Just when everything is operating smoothly, we start to reduce the need.

The decay has stopped, but we need to recover.

7. Encouraging Response

At this point, the recovery process is planned out and has started. The system is responding to the recovery work.

The management process is descaling gracefully. Fewer people are required at meetings, and those meetings become less frequent.

All those involved are operating well due to the repeated cycles and the emerging success. People are getting sleep and becoming less fractious.

Management feels vindicated that the extra efforts have been effective and brought the situation back

8. Problem / Solution Locked

At this point, the focused and intense activity begins to restore balance.

There is a plan in place for the remediation activities, and that plan is under close management.

The level of management force and focus begins to seem a bit like overkill. Extreme measures are rewound. Senior management /Executive focus has moved on to other problems, and any senior management reporting on the problem is rolled back into regular reporting cycles.

9. Rapid Recovery

At this point, the trend to recovery is clear – significant progress has been made – and the system is responding to the interventions.

If there were procurement or development activities needed to restore the system fully, all or nearly all have been completed, and the rest are seen as routine repetitions of solution steps already completed.

10. Light at the End

At this point, rapid continuous improvement results in an almost complete de-focus on the problem.

Pretty much everything is turned over to the local admin or operations team to complete the job unless there are continuing technical changes needed to complete the restoration.
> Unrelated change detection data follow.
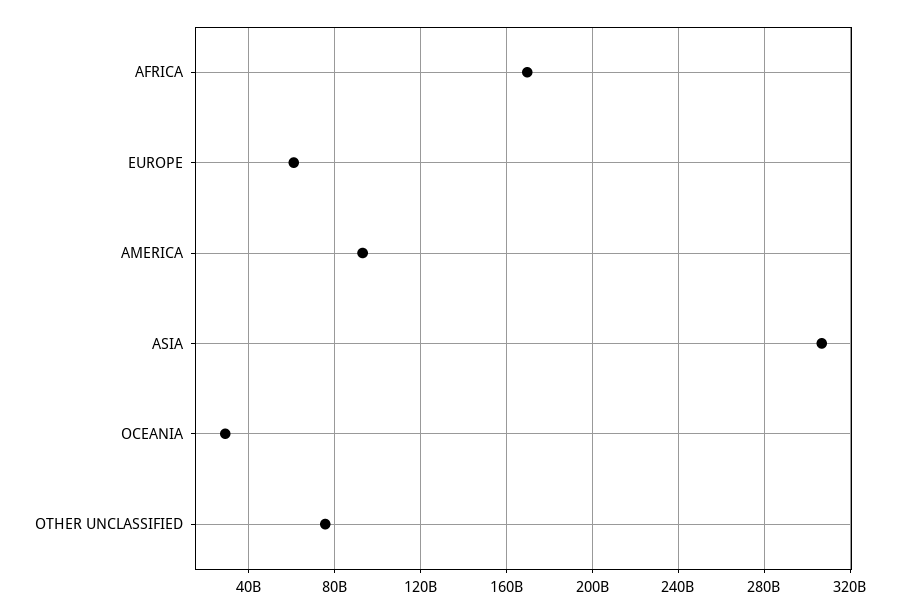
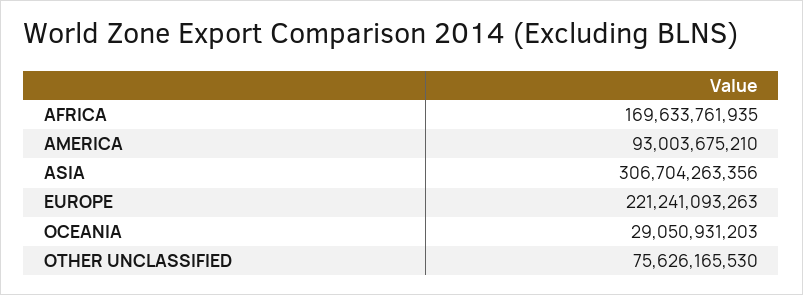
EUROPE: 60000000000 -> 221241093263

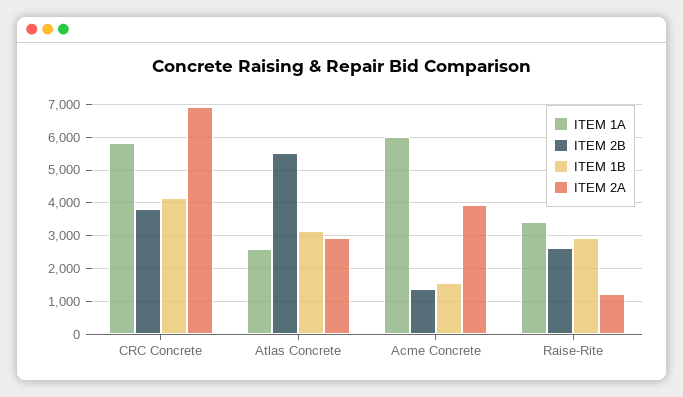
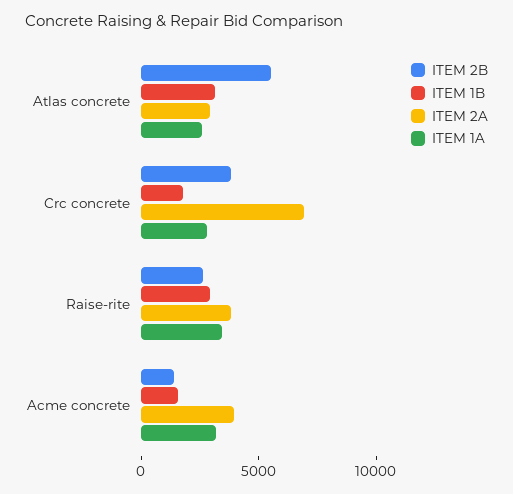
ITEM 1A, CRC Concrete: 5800 -> 3000
ITEM 1B, CRC Concrete: 4200 -> 2000
ITEM 1A, Acme Concrete: 6000 -> 3000
ITEM 2A, Raise-Rite: 1200 -> 4000

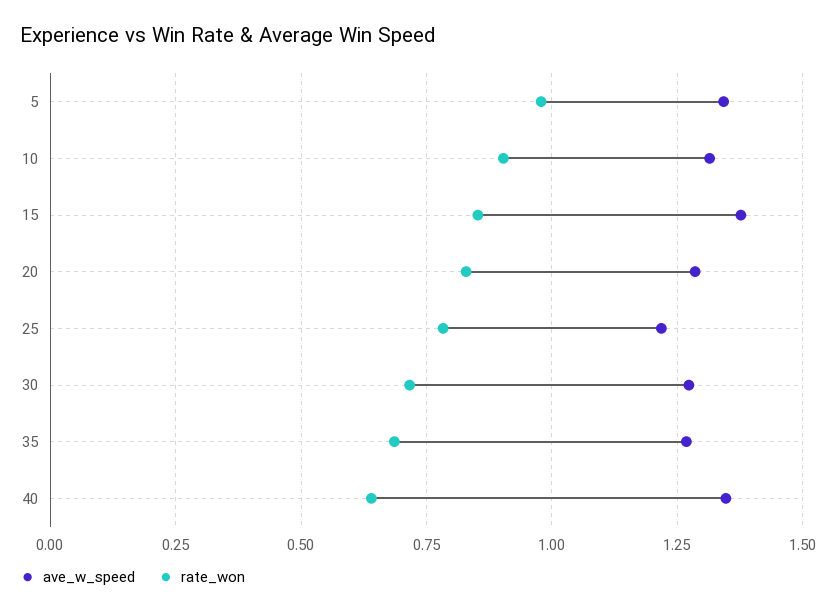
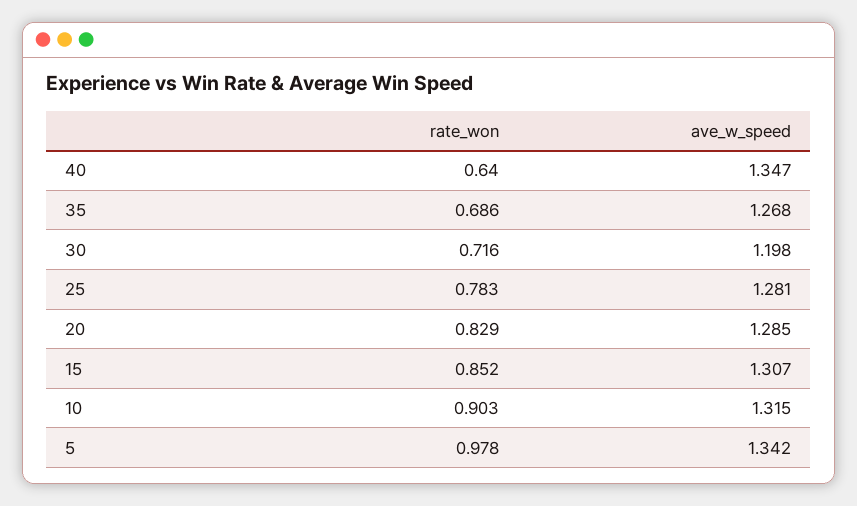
ave_w_speed, 15: 1.375 -> 1.307
ave_w_speed, 25: 1.225 -> 1.281
ave_w_speed, 30: 1.275 -> 1.198

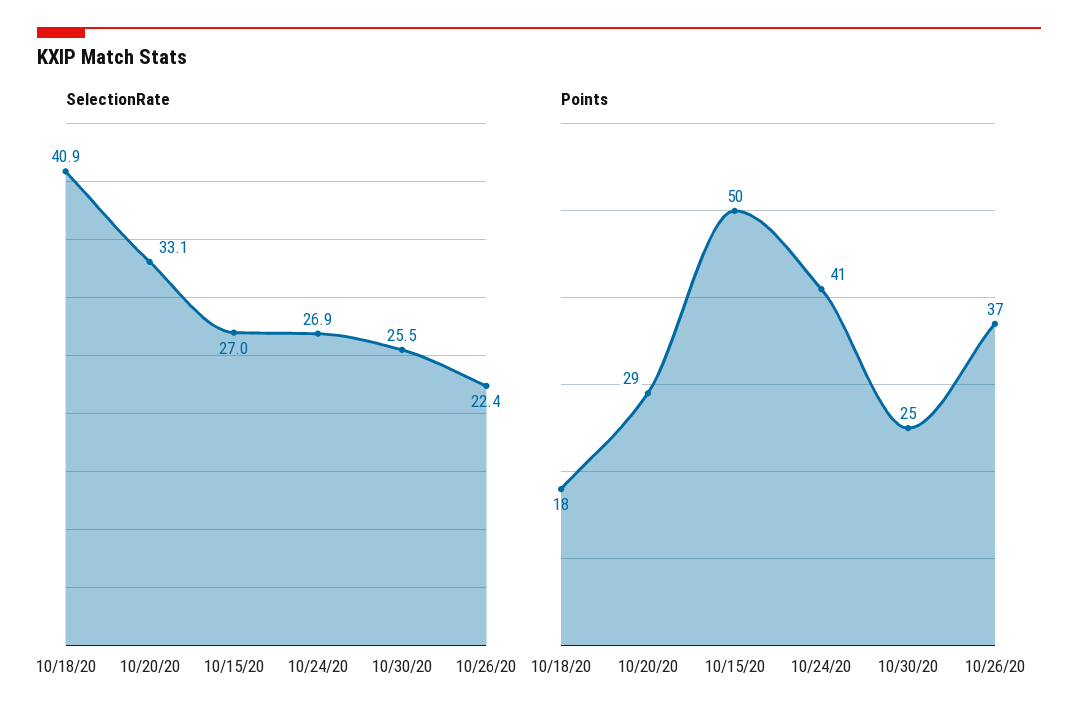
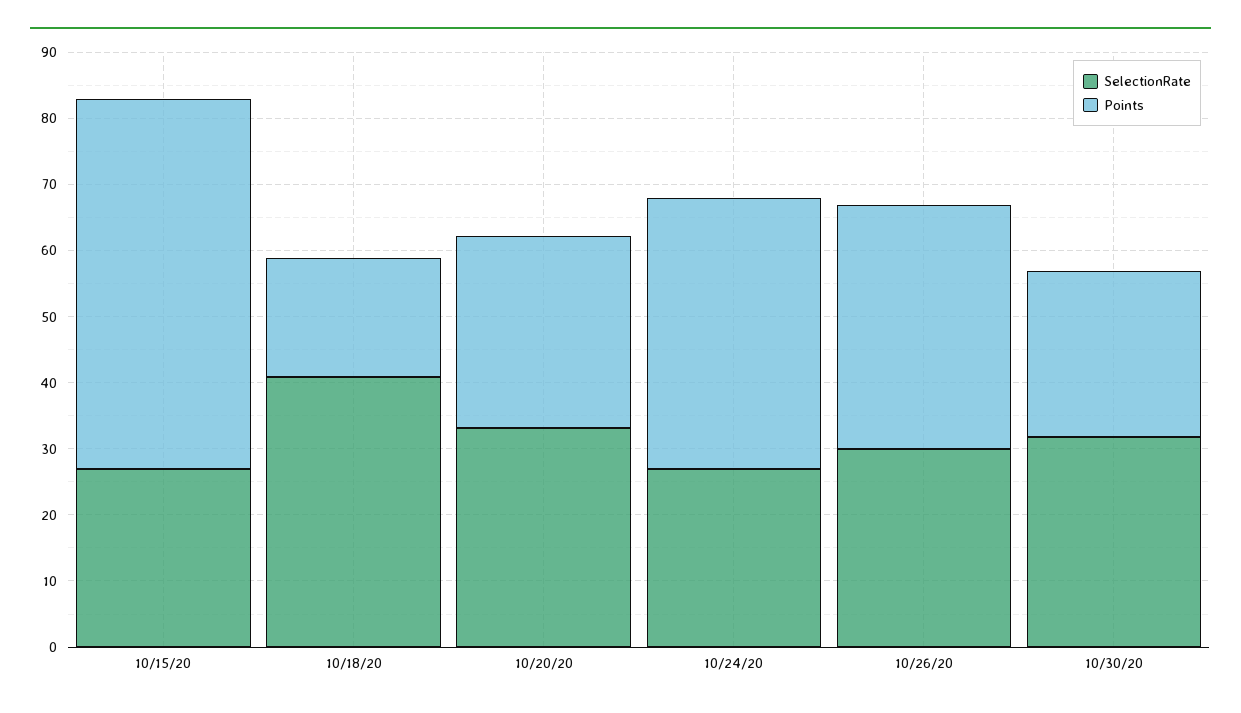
SelectionRate, 10/30/20: 25.5 -> 32
SelectionRate, 10/26/20: 22.4 -> 30
Points, 10/15/20: 50 -> 56

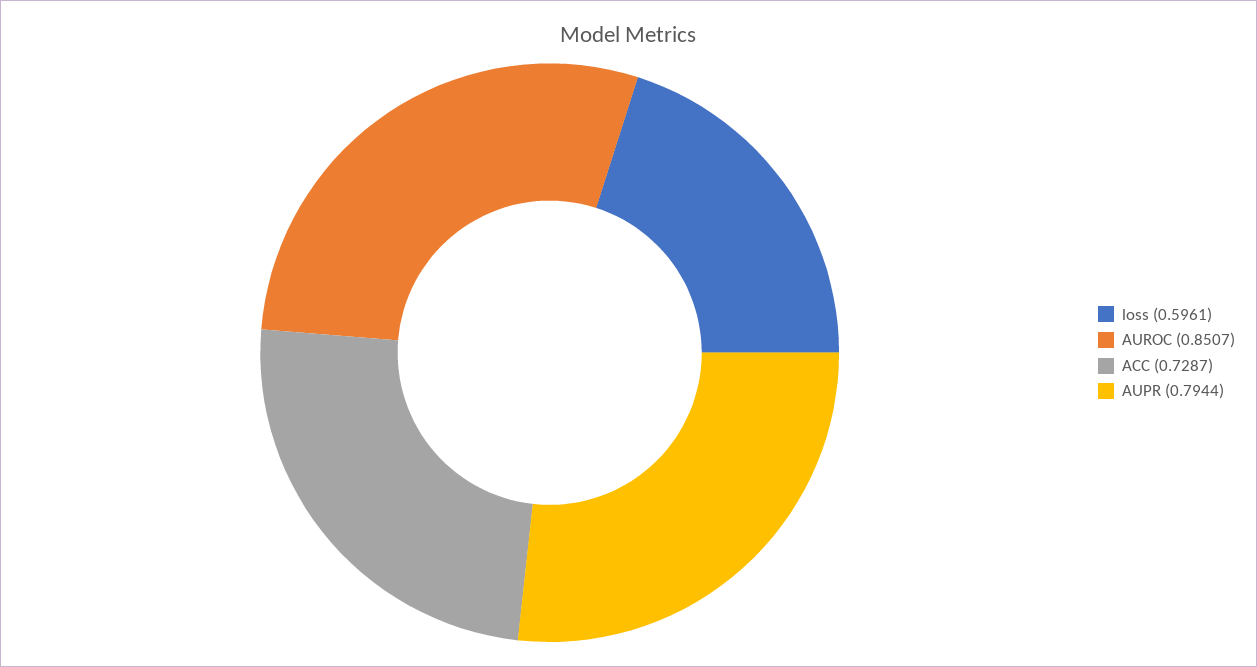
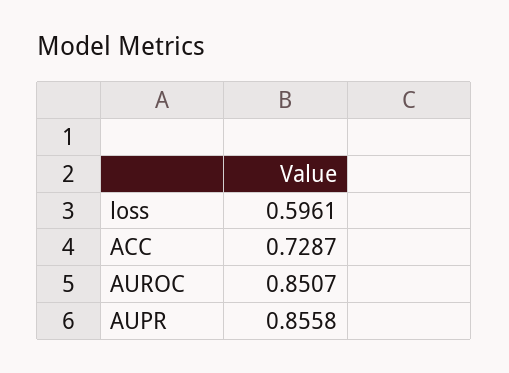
AUPR: 0.7944 -> 0.8558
11. All the Way Back (Almost?)

At this point, the system should be back to a steady-state of maximum coherence.

Did we get “All the way back”, or “almost all the way back”? Are there any lasting effects on the system that remain, or is it actually in better shape than before?

For example, has the management system added new alarming infrastructure or updated procedures or even modified the system to make it more resistant to whatever happened last time?

Or did it decide that was the last time and it was time for a new system to replace the old?